> Text for analysis
Keep in mind that even this way, the numbers used to represent the labels are entirely arbitrary. We could label them 0 to 4or 1 to 5 (or if we want to retain the positive/negative dynamic, -2 to 2). Best practice is to have the values take up consecutive numbers (i.e. not 1-3-5-7-9), and to not include a 0, as this might screw with the math later on(as 1*5
and 1*4
stay different values, whereas 0*5
and 0*4
do not).
While this conversion constitutes standard practice in social sciences, it is widely contested in other fields, as you’re introducing the equal distance between and objective value of your categories out of thin air, thereby artificially enriching your data. While there is some research showing that this is generally not a problem (ex. Robitzsch (2020)), be careful where you mention that you do this, as you might spark a heated discussion like this one!
Dummy variables
But what about nominal values that can’t be ordered? If transforming ordinal data is already this contested, surely it’s going to be even worse for nominal data, right? In short, yes - which is why we will use a different approach.
You see, if we follow the ideal I set above, then every nominal category should be exclusive, with every case clearly assigned to one category. If this is indeed the case, we can transform our variable into several so-called dummy variables that each capture a proportion of the data in a usable form. In essence, we’re transforming the categories into several yes/no questions, to which we then assign the numeric values 1 for “yes” and 0 for “no”. This way, we transformed our data into a numeric form without introducing artificial differentiations - we’re simply measuring presence or absence of a given category.
This method can also be used for categorical data, if you still want to use it for analyses but don’t have the five answer categories or can’t argue that there is equal distance between the categories (education is the example of choice here - there are differences between different education levels and degrees, but these sure aren’t equally distant from each other)

> Questions on the material
(A) In the text on converting categorical data to numbers, what numeric values are assigned to "yes" and "no" when creating dummy variables?
(B) Continue the text on converting categorical data to numbers, picking up right after its final sentence.

> Data segment
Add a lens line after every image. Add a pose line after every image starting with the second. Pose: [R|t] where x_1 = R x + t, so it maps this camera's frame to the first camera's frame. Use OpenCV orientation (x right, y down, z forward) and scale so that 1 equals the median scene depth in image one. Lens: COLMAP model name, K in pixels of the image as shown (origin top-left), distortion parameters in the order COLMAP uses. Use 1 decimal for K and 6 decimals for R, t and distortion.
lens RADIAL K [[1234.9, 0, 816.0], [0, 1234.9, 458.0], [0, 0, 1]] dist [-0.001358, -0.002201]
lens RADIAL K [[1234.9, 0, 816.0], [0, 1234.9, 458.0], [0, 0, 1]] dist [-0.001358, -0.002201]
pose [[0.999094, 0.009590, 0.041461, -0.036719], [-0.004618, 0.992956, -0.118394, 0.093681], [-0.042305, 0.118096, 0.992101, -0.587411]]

> Response list
(A) 1 for "yes" and 0 for "no"

(B)
However, we won’t transform every case in our data in this way. Instead, we will set one of our cases as a reference, and then code the rest as dummy variables. In practice and going back to our species list, this would mean that if we set “human” as the reference category, we would create the variables “dummy_cat” with 1 for cats and 0 for everything else, as well as “dummy_dog” and “dummy_seal”, contrasting dogs and seals with everyone else respectively. While we lose data in the individual variables (after all, we only know “cat” or “no cat”), we still retain all information if we put them together. This is also why we can exclude the reference category - it is implicitly present in the new encodings (a case that is not a cat, not a dog and not a seal has to be a human after all - at least in this data).
Choosing the right reference category is an art in and of itself. Out of consideration for the statistical methods we use later on, your reference category should comprise a large part of the data (rule of thumb: ~10% at least) and be meaningful as a reference category. Usually the most frequently present case should be used, but especially for ordinal data it can make sense to choose the highest- or lowest-ranked category to make interpreting the statistical results that much easier.